The River Design Overlay provides no appeal process for applicants seeking exceptions to the regulations as written, nor does it allow for any discretionary overview by administrators that many might have hoped for to insure the highest quality developments in what is rapidly becoming Tulsa’s most sensitive land use category. While property owners can appeal to the Board of Adjustment for variances to the design regulations, officials cannot contest projects that conform to the RDO guidelines which can then be built “by right.”

The controversial retail development proposed for Helmerich Park is not and will not be affected by the RDO as the existing site-plan was approved before the new guidelines were conceived. Still, many interested parties suggest the developers would be well-advised to redesign their concept to more closely conform to the new standards even though they are not required to do so, being subject only to the existing and underlying zoning code. Such PUDs with submitted site plans, would not be subject to the overlay’s regulations unless it were to be substantially changed through a minor or major amendment.

We support the concept of the River Design Overlay, subject to the recommendations we’ve offered to improve the document. If anything, we would like for the standards to be set even higher, especially for any new building within 150 feet of the shoreline, but the RDO represents a good start.

Let’s Slow Down

In closing, we would ask all parties to seriously consider a key excerpt from page 7 of The “Economics of Place” and Potential Impacts of Arkansas River Development Project, prepared for the Tulsa Regional Chamber:  “Economic impact should be a secondary objective, as increased local spending on a form of entertainment largely substitutes spending on other entertainment choices in the local metropolitan region.”

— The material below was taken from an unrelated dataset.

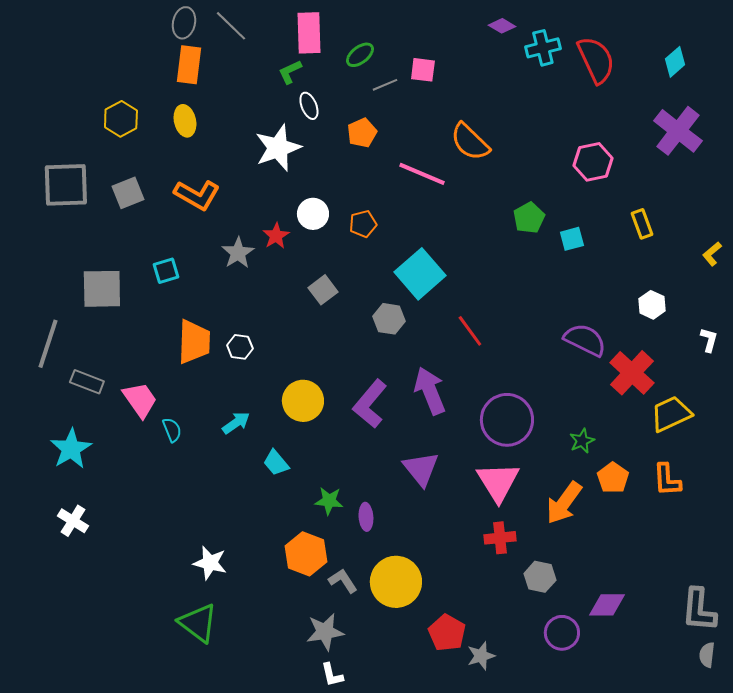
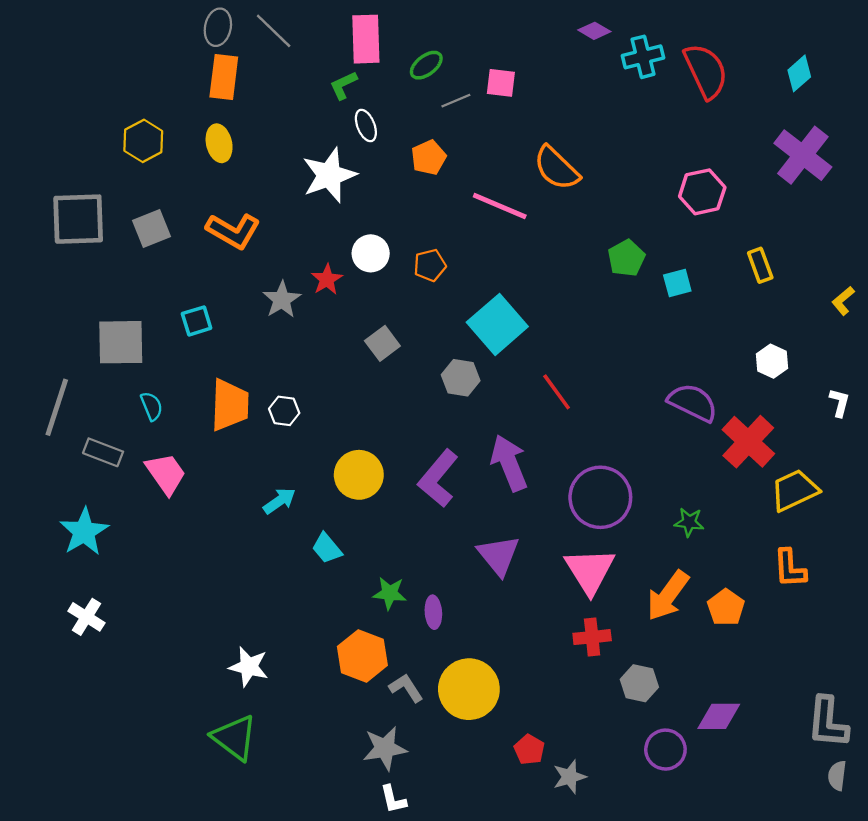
cyan semicircle: (172, 430) -> (152, 406), moved
green star: (582, 441) -> (689, 522), turned 30
orange pentagon: (613, 478) -> (726, 607), moved
red pentagon: (447, 633) -> (529, 750), size x0.7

The RDO represents a great opportunity to “get it right.”  The community will be best served if time is taken now to fully analyze the documents and maps, insisting that they deliver the kind of long-term strategic approach and value added impacts that Tulsans deserve.

There were some mixed signals in a May 17th Tulsa World article by Jarrell Wade: City councilors keen on forming river authority to guide corridor’s development.

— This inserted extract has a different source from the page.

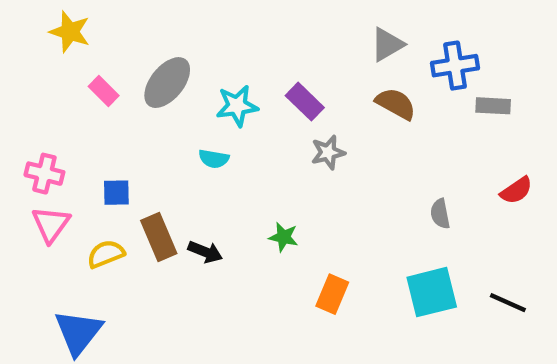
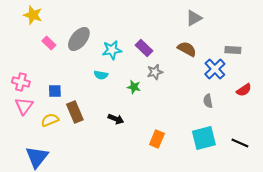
gray triangle: (387, 44) -> (194, 18), moved
blue cross: (455, 66) -> (215, 69), moved, turned -35
green star: (284, 237) -> (134, 87), moved
black arrow: (205, 252) -> (116, 119), moved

At the same time Planning Commissioners are considering the River Design Overlay, Councilors are re-visiting the idea of forming a river Vision authority. The resurrected plan comes on the heels of a visit by some councilors to the Dallas area last week, including time spent with members of Fort Worth’s Trinity River Vision Authority.

As reported in the TW article, Tulsa City Councilors were cautioned on the one hand by TRVA Executive Director, J.D. Granger to “slow down,” set a standard, and then go about coordinating a plan for economic development. Yet the article goes on to report that Councilor Phil Lakin supports approving the RDO immediately, which seems inconsistent with the advice given.

“We owe it to the city and to the future to march forward with the RDO,” Lakin said. “If they need to be amended in the future, it’s much easier to amend them than to have nothing right now.”

The idea of forming an authority to work on the gaps in river development should not be easily dismissed, but it is not clear at this point how that would work.

One thing is clear. The documents the TMAPC will consider this week largely reflect the work of the steering committee and do not echo any of the alterations or recommendations offered in public feedback. For Planning Commissions and or City Councilors to just rubber stamp the draft without considering those public comments would a clear violation of elected official’s promise to keep an open mind throughout the process.